Death cafes, as just one cultural initiative, are trying to challenge this professional colonisation. Conversation at the events is intended to be open and free of any imposing agendas. From the few that I have attended I can attest to the varied and wide-ranging topics – everything from living wills and power of attorney to experiences with dead bodies and recalling last words to loved ones. No one was given “advice”’ (nor was it asked for) and no one was made to feel awkward expressing their emotions.
The British Social Attitudes Survey found that, contrary to public perceptions, 70 per cent of us say we feel comfortable talking about death. But the perception that we don’t all too often seems to colour the way health and social care professionals interact with us. It is ironic because research evidence suggests that these professionals are disproportionately represented amongst death café attendees. Perhaps the cafes act as a pressure valve, helping them to let off steam and say things they feel they cannot or should not say at work.
It’s not just health and social care professionals who assume people are reluctant to talk about death. I teach a course on death and dying at the University of Glasgow, and I always begin the course with lots of caveats about how it is an emotional topic and how we might need to think carefully about getting too personal or sharing too much. But I often find that, just like at death cafes, very quickly the students open up and begin to relate the theories we discuss to their own personal experiences. And I have been amazed at what those experiences have been and how death is never as distant or remote as its professionalisation tries to make it.

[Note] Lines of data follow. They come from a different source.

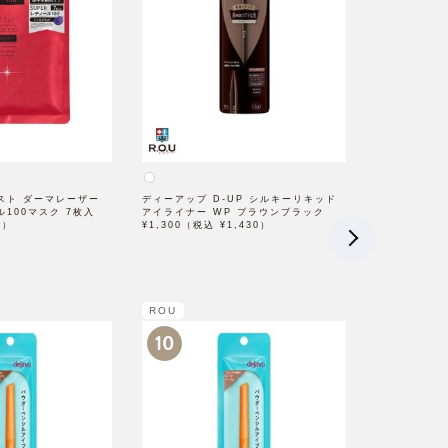
スト ダーマレーザー
ディーアップ D-UP シルキーリキッド
100マスク 7枚入
アイライナー WP ブラウンブラック
0）
¥1,300（税込 ¥1,430）
ROU
10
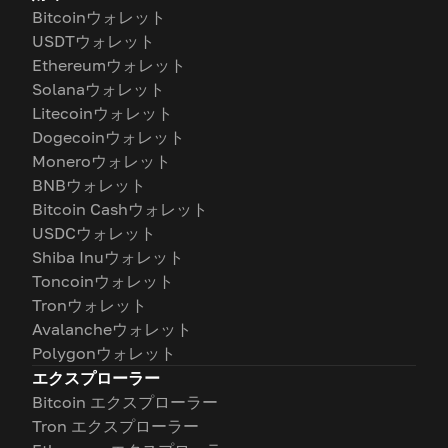
Bitcoinウォレット
USDTウォレット
Ethereumウォレット
Solanaウォレット
Litecoinウォレット
Dogecoinウォレット
Moneroウォレット
BNBウォレット
Bitcoin Cashウォレット
USDCウォレット
Shiba Inuウォレット
Toncoinウォレット
Tronウォレット
Avalancheウォレット
Polygonウォレット
エクスプローラー
Bitcoin エクスプローラー
Tron エクスプローラー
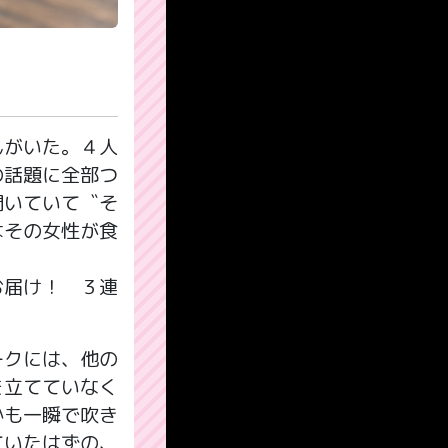
んがいた。４人
の話題に全部つ
聞いていて〝そ
はその女性が食
お届け！ ３連
ークには、他の
を立てていなく
かも一瞬で吹き
ていたはずの、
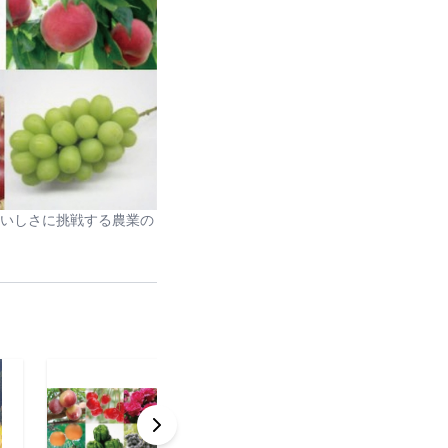
いしさに挑戦する農業の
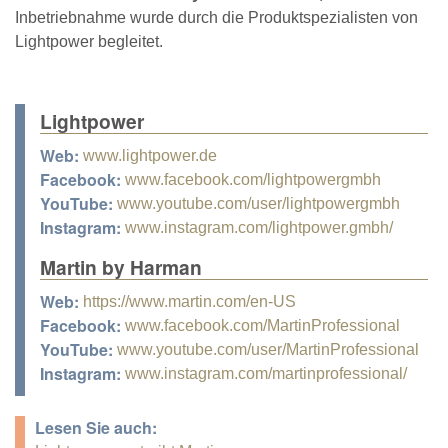
Inbetriebnahme wurde durch die Produktspezialisten von
Lightpower begleitet.
Lightpower
Web:
www.lightpower.de
Facebook:
www.facebook.com/lightpowergmbh
YouTube:
www.youtube.com/user/lightpowergmbh
Instagram:
www.instagram.com/lightpower.gmbh/
Martin by Harman
Web:
https://www.martin.com/en-US
Facebook:
www.facebook.com/MartinProfessional
YouTube:
www.youtube.com/user/MartinProfessional
Instagram:
www.instagram.com/martinprofessional/
Lesen Sie auch:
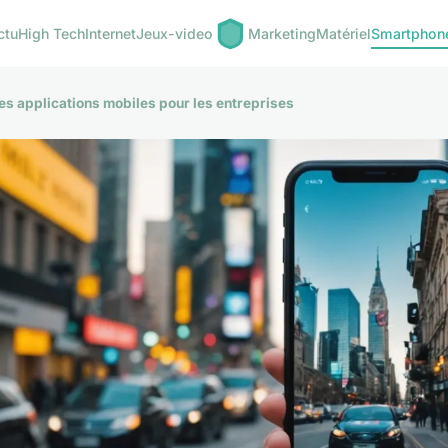
ctu
High Tech
Internet
Jeux-video
Marketing
Matériel
Smartphon
s applications mobiles pour les entreprises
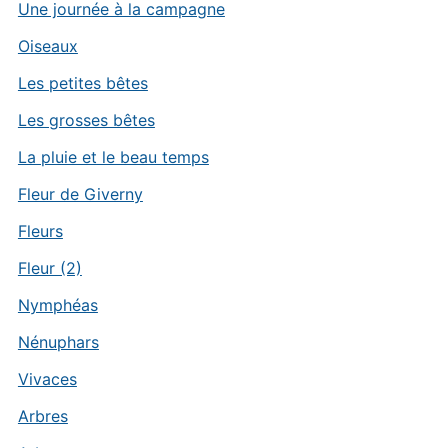
Une journée à la campagne
Oiseaux
Les petites bêtes
Les grosses bêtes
La pluie et le beau temps
Fleur de Giverny
Fleurs
Fleur (2)
Nymphéas
Nénuphars
Vivaces
Arbres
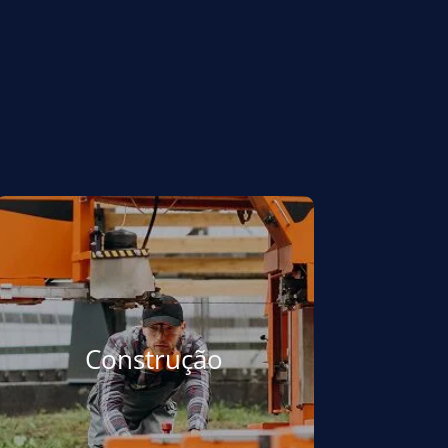
Construção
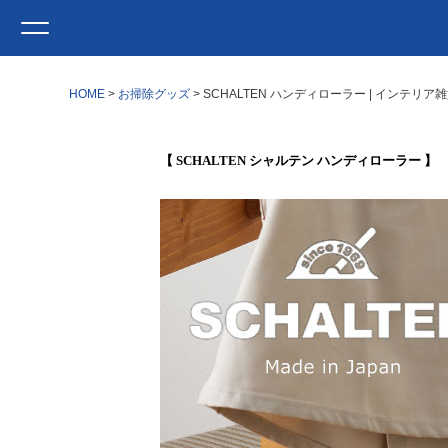
HOME
お掃除グッズ
SCHALTEN ハンディローラー | インテリ
【 SCHALTEN シャルテン ハンディローラー 】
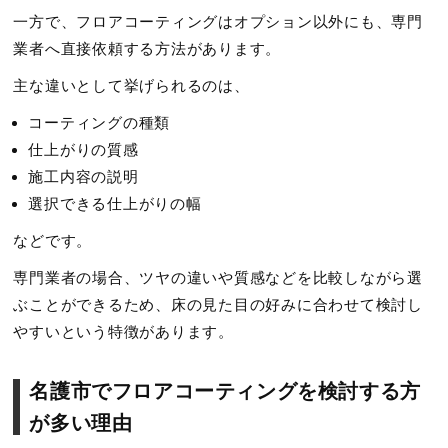
一方で、フロアコーティングはオプション以外にも、専門
業者へ直接依頼する方法があります。
主な違いとして挙げられるのは、
コーティングの種類
仕上がりの質感
施工内容の説明
選択できる仕上がりの幅
などです。
専門業者の場合、ツヤの違いや質感などを比較しながら選
ぶことができるため、床の見た目の好みに合わせて検討し
やすいという特徴があります。
名護市でフロアコーティングを検討する方
が多い理由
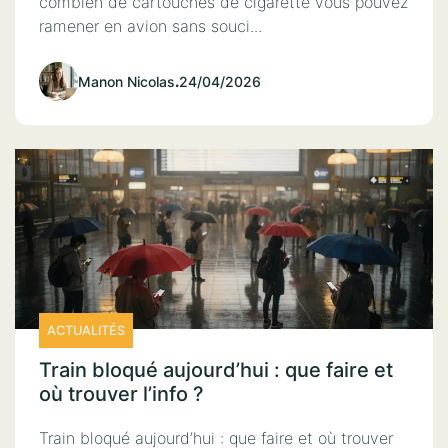
combien de cartouches de cigarette vous pouvez
ramener en avion sans souci...
Manon Nicolas
.
24/04/2026
ACTUALITÉS
Train bloqué aujourd’hui : que faire et
où trouver l’info ?
Train bloqué aujourd’hui : que faire et où trouver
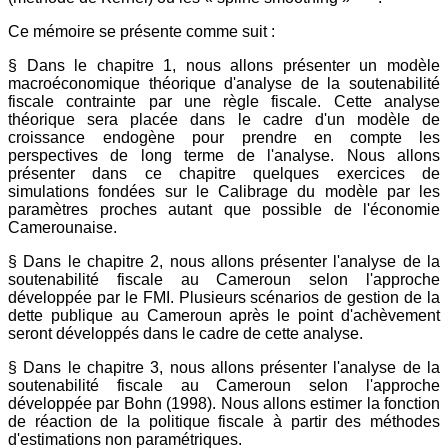
Ce mémoire se présente comme suit :
§ Dans le chapitre 1, nous allons présenter un modèle
macroéconomique théorique d'analyse de la soutenabilité
fiscale contrainte par une règle fiscale. Cette analyse
théorique sera placée dans le cadre d'un modèle de
croissance endogène pour prendre en compte les
perspectives de long terme de l'analyse. Nous allons
présenter dans ce chapitre quelques exercices de
simulations fondées sur le Calibrage du modèle par les
paramètres proches autant que possible de l'économie
Camerounaise.
§ Dans le chapitre 2, nous allons présenter l'analyse de la
soutenabilité fiscale au Cameroun selon l'approche
développée par le FMI. Plusieurs scénarios de gestion de la
dette publique au Cameroun après le point d'achèvement
seront développés dans le cadre de cette analyse.
§ Dans le chapitre 3, nous allons présenter l'analyse de la
soutenabilité fiscale au Cameroun selon l'approche
développée par Bohn (1998). Nous allons estimer la fonction
de réaction de la politique fiscale à partir des méthodes
d'estimations non paramétriques.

The popularity of the death café model globally shows that there is an appetite for reclaiming death from the specialists and “getting in touch” with our own mortality. There’s even such a thing as a “death positive” movement! No prizes for guessing that it started in America. I’m not a big fan of the term because I think it spreads the idea that reflecting on our mortality is all sweetness and light. The most naïve thing you can do opening up a conversation about death is to think that there isn’t sadness and tragedy attached. The most paternalistic thing we can do as death educators, or as health and social care professionals, is to recoil from the sadness and the tragedy and not accept it as a feature of everyone’s life and a part of what makes us human.